To Our Readers: Why we are not endorsing in the primary

Monitor editor
Published: 2/2/2020 6:00:28 AM

Around this weekend every four years, the Monitor has published its candidate endorsements ahead of the presidential primary. That voter recommendation has always been the culmination of months of candidate interviews, and often times tense internal debate.

This summer, facing the realities of a far smaller staff than in primaries past, we decided the tremendous investment in time needed by our editorial board to meet individually with all the candidates in both parties would be more wisely spent elsewhere. So we decided we would not endorse primary candidates in 2020.

This was not an easy decision, but it was one guided by what we see as our central mission in our communities. In a world where opinions increasingly come from all directions, our value, we believe, is in providing our readers with local journalism rooted in solid reporting.

Our decision is indicative of the changes happening across our industry. With fewer resources, we’ve had to make some hard choices, both in coverage and philosophy.

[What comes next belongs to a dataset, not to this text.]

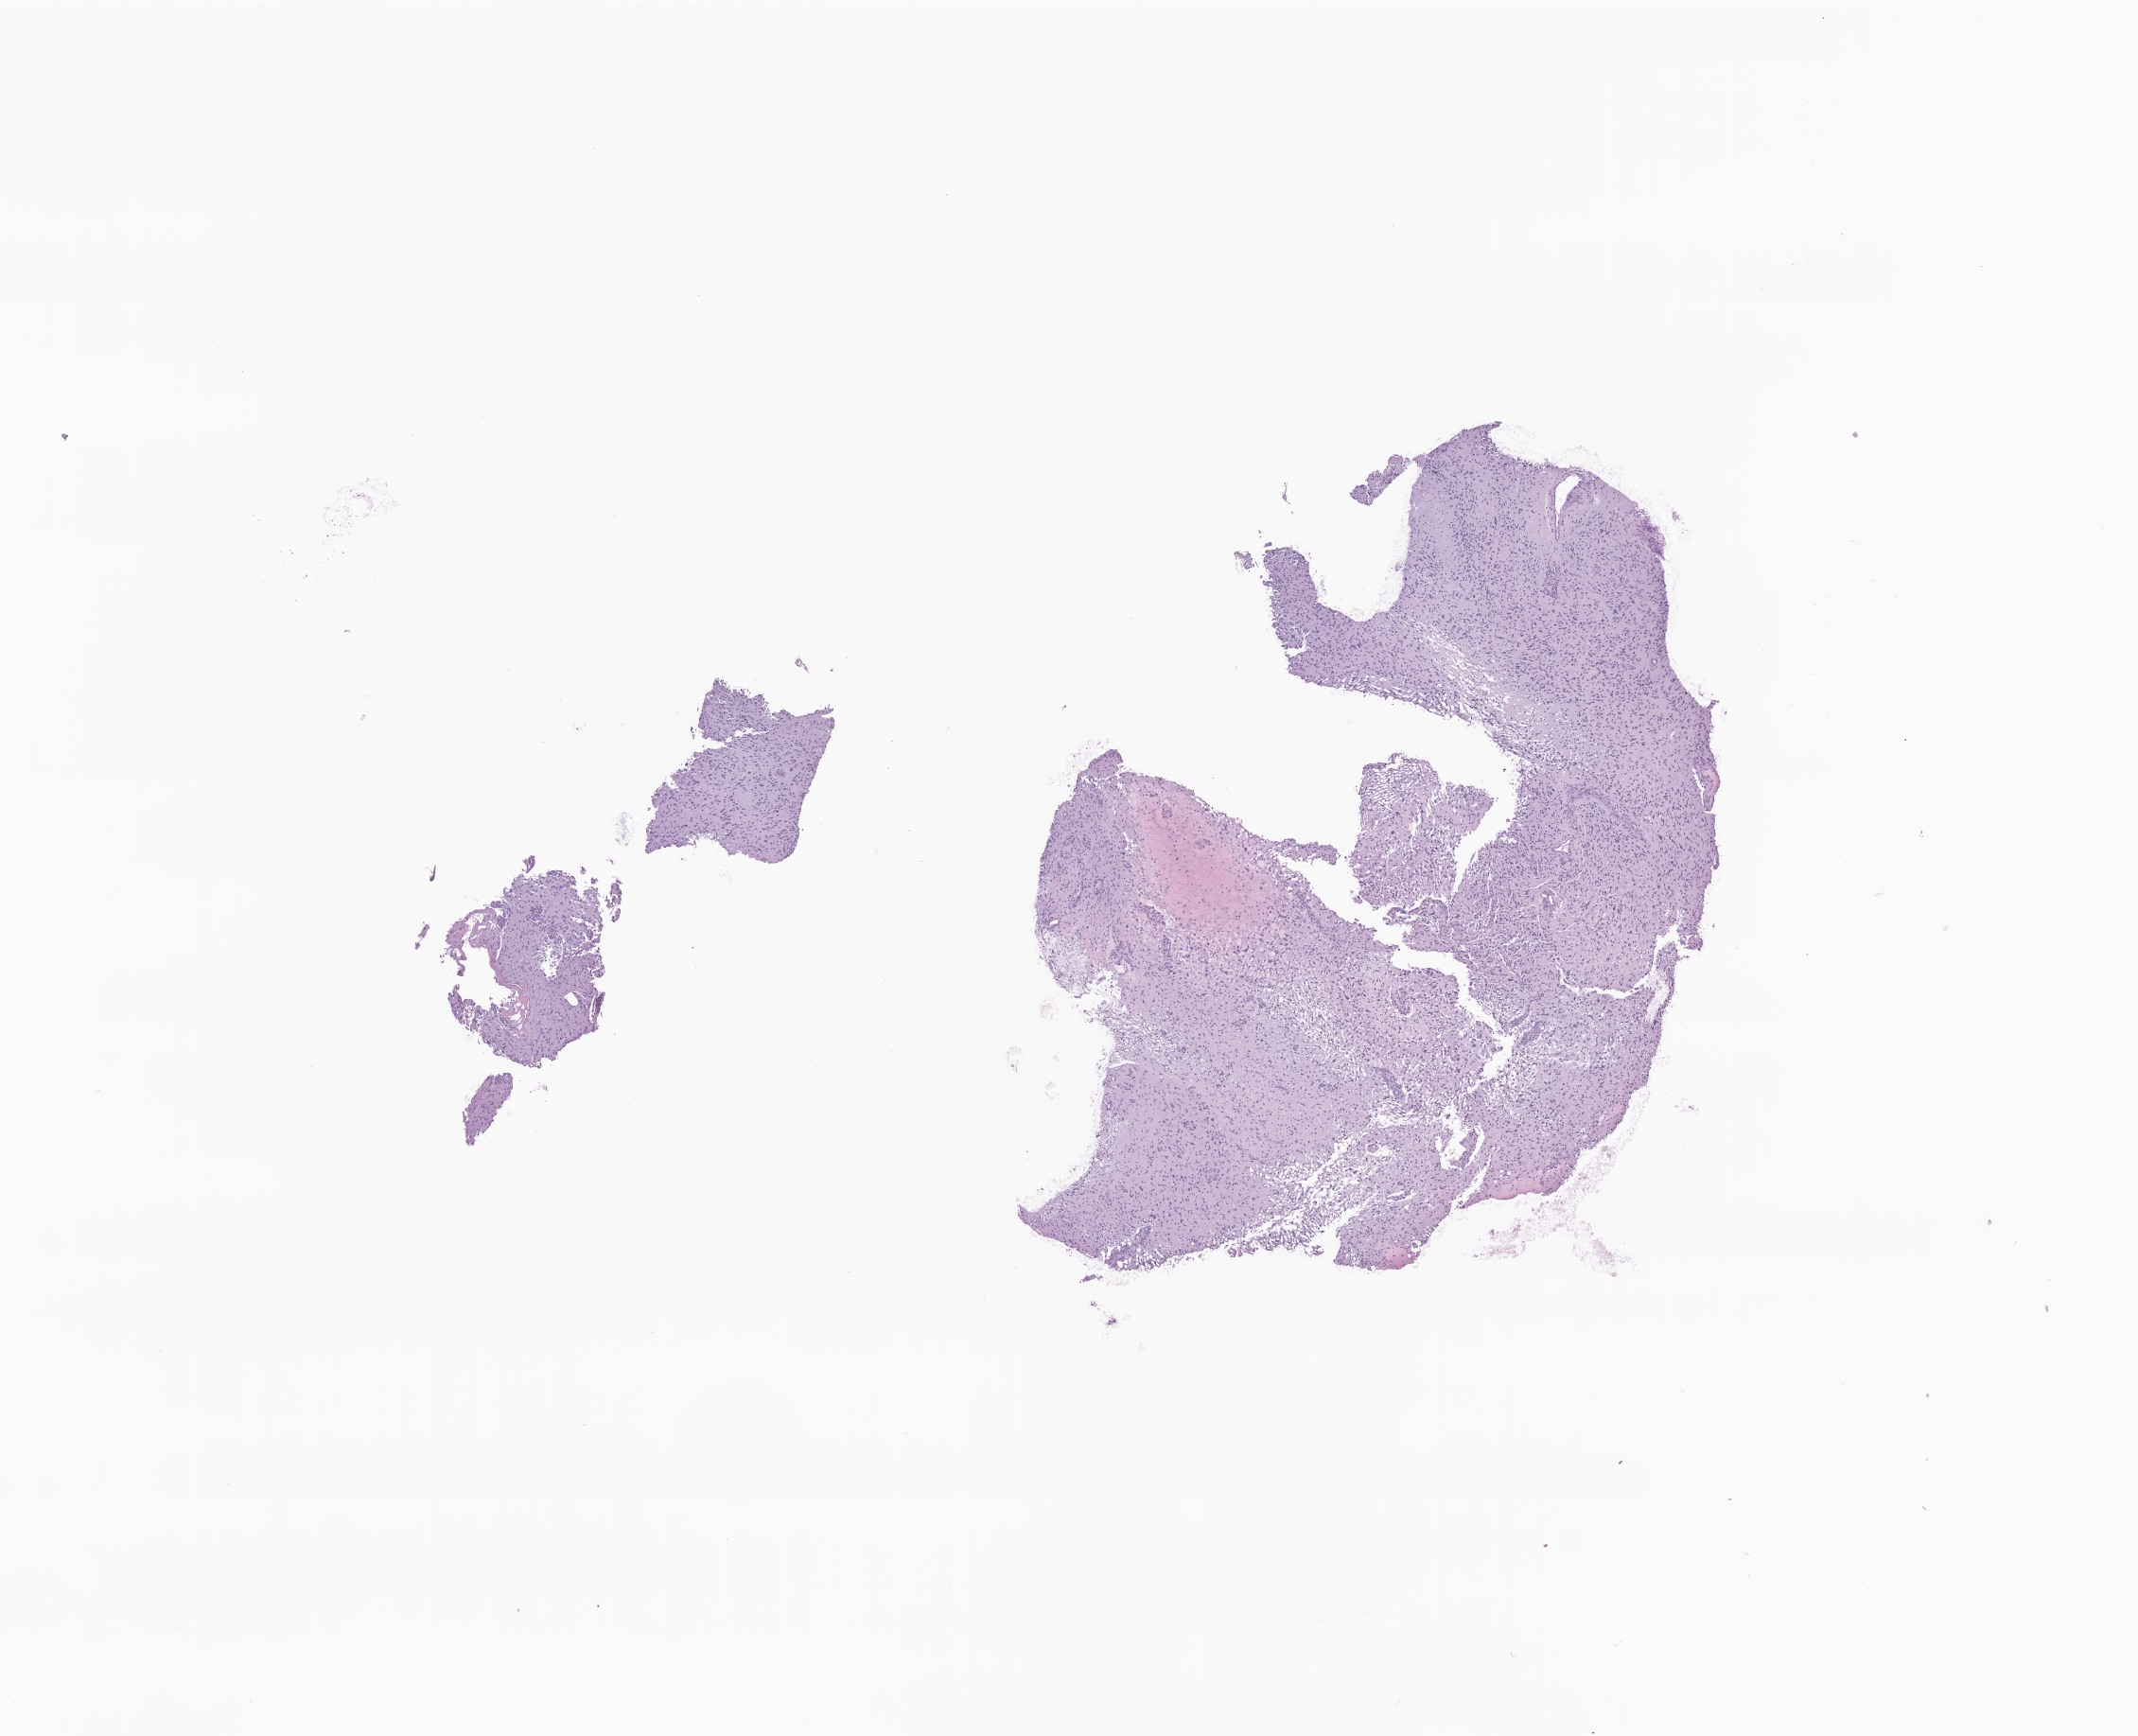
Whole-slide image, hematoxylin and eosin (H&E) stain of tumor tissue from the cerebellum, whole scanned area (about 9.5 x 7.7 mm) shown as a low-resolution overview, formalin-fixed paraffin-embedded section. Patient male; age 115 months (9 years 7 months).
Diagnosis (ICD-O-3 morphology term): Astrocytoma, NOS.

Though we won’t offer an endorsement, that doesn’t mean we’ve ceased reporting on the primary. We’ve just chosen to go about it in a different way. Five years ago, the Monitor staff set out to cover the 2016 primary the way we always had. On the news side, we assigned each of our nine reporters to specific candidates. Accompanied by a photographer, our reporters would follow those Republican and Democratic hopefuls across the region through the primary, often spending a full day on the campaign trail.

The Monitor has invested less staff reporting time in the run-up to 2020. Instead, we hired veteran freelance political reporter Paul Steinhauser, a former CNN staffer whose work also appears on Fox News, Seacoast Online and elsewhere. Steinhauser serves as our eyes and ears at events across the state, and his Monitor reporting includes his weekly “On The Trail” roundup on Primary 2020 news. His work has allowed our staff to focus more closely on local coverage, from area school districts to developments in the State House. We believe that’s where our readers need us to be.

We’ve also relied more heavily on reporting from the Associated Press’s team of national writers, who quite often turn their focus to New Hampshire.

Our news staff, nonetheless, is gearing up for the big day, and they are currently hard at work reporting on leading issues facing New Hampshire voters in the Democratic primary. Our goal in these reports, which will start appearing this week, is to give New Hampshire voters a better understanding of how the candidates differ along key issues we’ve identified to be of most importance here in the Granite State. We are not writing issue advances for the Republican primary considering President Donald Trump’s win here is certain.

And, as in primaries past, we’ll be working late into the night on Feb. 11 to report on the happenings of Primary Day. We’ll be at the local polls speaking with voters. We’ll be at campaign events later in the day. And we’ll be getting those election returns that will tell you how your town or city voted.